Nourish with NorthBay Dietitians

Nourish is a blog written each week by NorthBay Healthcare dietitians. It focuses on health and nutrition with educational information, tips and advice as well as an occasional recipe.

The Keto Diet…the new solution to weight loss?

October 31, 2018
 

By Addison Ford

The Ketogenic diet, or the Keto diet, is the latest and greatest in the way of a low-carb diet. In the case of the Keto diet, it is a very low-carb diet consisting of approximately 20grams of carbohydrates a day -equivalent to 1 small to medium apple - yikes!

The Keto diet was developed to help treat epilepsy in children but now has turned into the new weight loss solution.

The concept of the Keto diet is to burn fat for fuel as opposed to carbohydrates. Our bodies preferentially use carbohydrates as fuel for energy production when they are available. On the Keto diet, very few carbohydrates are available so the body is forced to use fat to produce energy through a process called ketosis.

The Keto diet is, more or less, composed of four parts fat to one part protein and carbohydrate. Fat contributes 9 calories per gram where protein contributes 4 calories per gram. Therefore on a 2,000 calorie diet it would mean consuming, approximately, 175 grams of fat, 80 grams of protein, and just 20 grams of carbohydrates.
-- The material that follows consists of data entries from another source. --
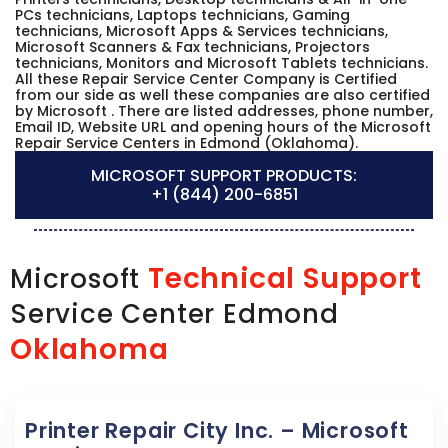
PCs technicians, Laptops technicians, Gaming
technicians, Microsoft Apps & Services technicians,
Microsoft Scanners & Fax technicians, Projectors
technicians, Monitors and Microsoft Tablets technicians.
All these Repair Service Center Company is Certified
from our side as well these companies are also certified
by Microsoft . There are listed addresses, phone number,
Email ID, Website URL and opening hours of the Microsoft
Repair Service Centers in Edmond (Oklahoma).
MICROSOFT SUPPORT PRODUCTS:
+1 (844) 200-6851
Technical Support
Microsoft
Service Center Edmond
Oklahoma
Printer Repair City Inc. – Microsoft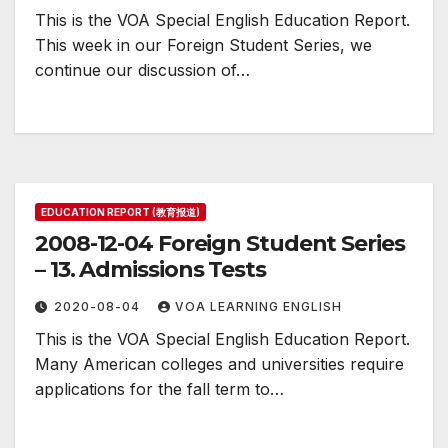
This is the VOA Special English Education Report.
This week in our Foreign Student Series, we
continue our discussion of…
EDUCATION REPORT (教育报道)
2008-12-04 Foreign Student Series
– 13. Admissions Tests
2020-08-04
VOA LEARNING ENGLISH
This is the VOA Special English Education Report.
Many American colleges and universities require
applications for the fall term to…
This means approximately 80 percent of calories are coming from fat, which far exceeds the American Heart Association's recommendations of 25-35 percent of calories coming from fat.

While eating fewer processed carbohydrates, like candies, sweets, crackers etc. can be healthy; cutting out carbohydrates almost entirely - fruits, vegetables, beans, whole grains - is not desirable or sustainable.

Though the Keto diet might help people drop weight fast, like other super restrictive diets, more times than not, they gain the weight back - and then some. Very low carbohydrate diets also tend to have side effects like higher risk for kidney stones, constipation, headaches, fatigue, bad breath, etc.

It is not the most exciting news, nor is it new, but eating a general healthful diet composed of largely plants and other whole foods- vegetables, fruits, lean proteins, healthy fats and high fiber foods- is going to be a greater benefit to you than a quick fix. Making small, sustainable changes that you can keep for a lifetime are the ones that will serve you best in the long run.

The author is a clinical dietitian with NorthBay Healthcare.